→ Available data
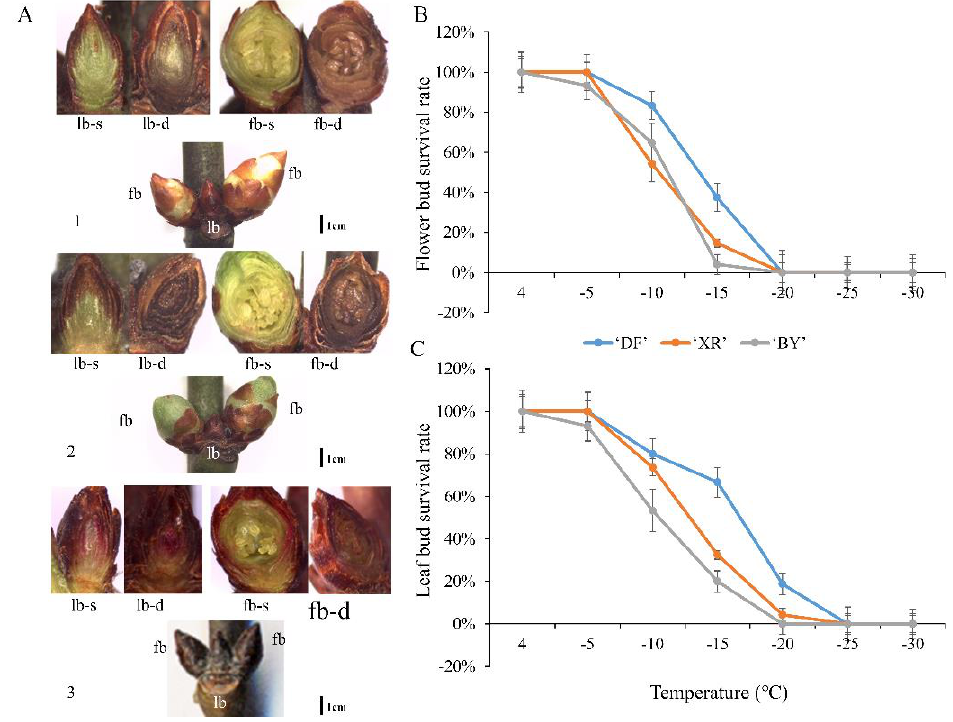
Figure 5. Anatomical states of survival or frozen death of leaf buds and flower buds, and survival rates of three P. mume varieties. Morphological and anatomical images of flower buds (fb) and leaf buds (lb): ( A ), 1 – 3 are BY, XR, and DF, respectively. lb-s, leaf bud survival; lb-d, leaf bud death; fb-s, flower bud survival; fb-d, flower bud death. Flower bud ( B ) and leaf bud ( C ) survival rate of three P. mume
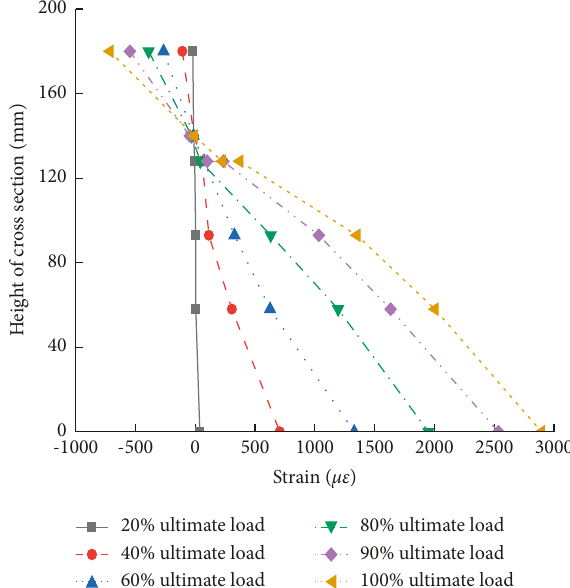
Figure 14: Strain in the cross section of the middle span.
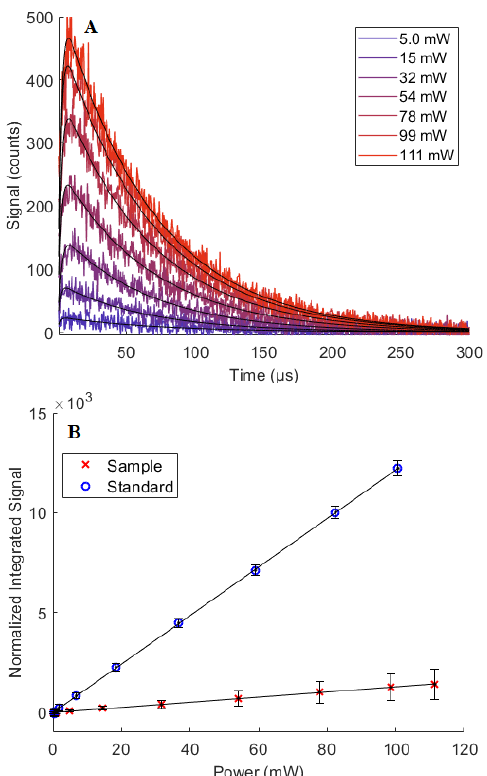
Figure 6. ( A ) Representative time-resolved O 2 (a 1 Δ g ) → O 2 (X 3 Σ g− ) phosphorescence traces recorded at 1275 nm upon 420 nm pulsed laser irradiation of Athens Green in air-saturated D 2 O at pD = 5.0. For the triplet state photosensitized production of O 2 (a 1 Δ g ) in water, where the concentration of oxygen is comparatively low, it is common to discern a rise in the time-resolved signal corresponding to the comparatively slow rate of O 2 (a 1 Δ g ) production. Such data are quantified using a difference of two exponential functions [27,39], and this fitting function is superimposed on each kinetic trace. ( B ) The integrated signal amplitude, normalized by the O 2 (a 1 ∆ g ) lifetime, τ ∆ , and the sample absorbance, plotted as a function of the incident laser power. The slopes of the linear fits are proportional to ϕ ∆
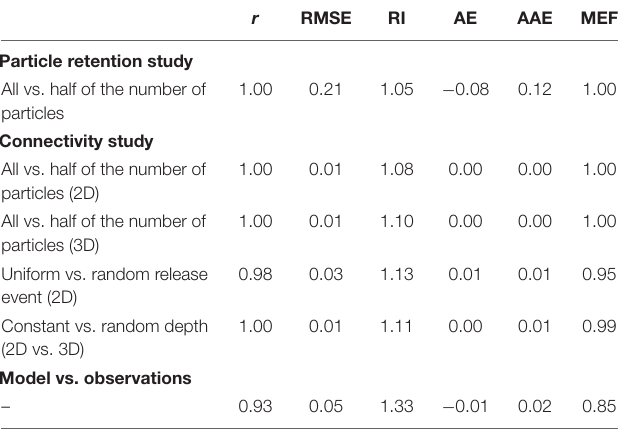
TABLE 1 | Summary statistics, including the correlation coefficient ( r ), root mean square error (RMSE), reliability index (RI), average error (AE), average absolute error (AAE), and the modeling efficiency (MEF), of the sensitivity tests performed throughout the study. RMSE RI AE AAE MEF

→ Task to complete
Exactly as written, copy out the listing, but without any pictures.

→ Answer for the task
Figure 5. Anatomical states of survival or frozen death of leaf buds and flower buds, and survival rates of three P. mume varieties. Morphological and anatomical images of flower buds (fb) and leaf buds (lb): ( A ), 1 – 3 are BY, XR, and DF, respectively. lb-s, leaf bud survival; lb-d, leaf bud death; fb-s, flower bud survival; fb-d, flower bud death. Flower bud ( B ) and leaf bud ( C ) survival rate of three P. mume
Figure 14: Strain in the cross section of the middle span.
Figure 6. ( A ) Representative time-resolved O 2 (a 1 Δ g ) → O 2 (X 3 Σ g− ) phosphorescence traces recorded at 1275 nm upon 420 nm pulsed laser irradiation of Athens Green in air-saturated D 2 O at pD = 5.0. For the triplet state photosensitized production of O 2 (a 1 Δ g ) in water, where the concentration of oxygen is comparatively low, it is common to discern a rise in the time-resolved signal corresponding to the comparatively slow rate of O 2 (a 1 Δ g ) production. Such data are quantified using a difference of two exponential functions [27,39], and this fitting function is superimposed on each kinetic trace. ( B ) The integrated signal amplitude, normalized by the O 2 (a 1 ∆ g ) lifetime, τ ∆ , and the sample absorbance, plotted as a function of the incident laser power. The slopes of the linear fits are proportional to ϕ ∆
TABLE 1 | Summary statistics, including the correlation coefficient ( r ), root mean square error (RMSE), reliability index (RI), average error (AE), average absolute error (AAE), and the modeling efficiency (MEF), of the sensitivity tests performed throughout the study. RMSE RI AE AAE MEF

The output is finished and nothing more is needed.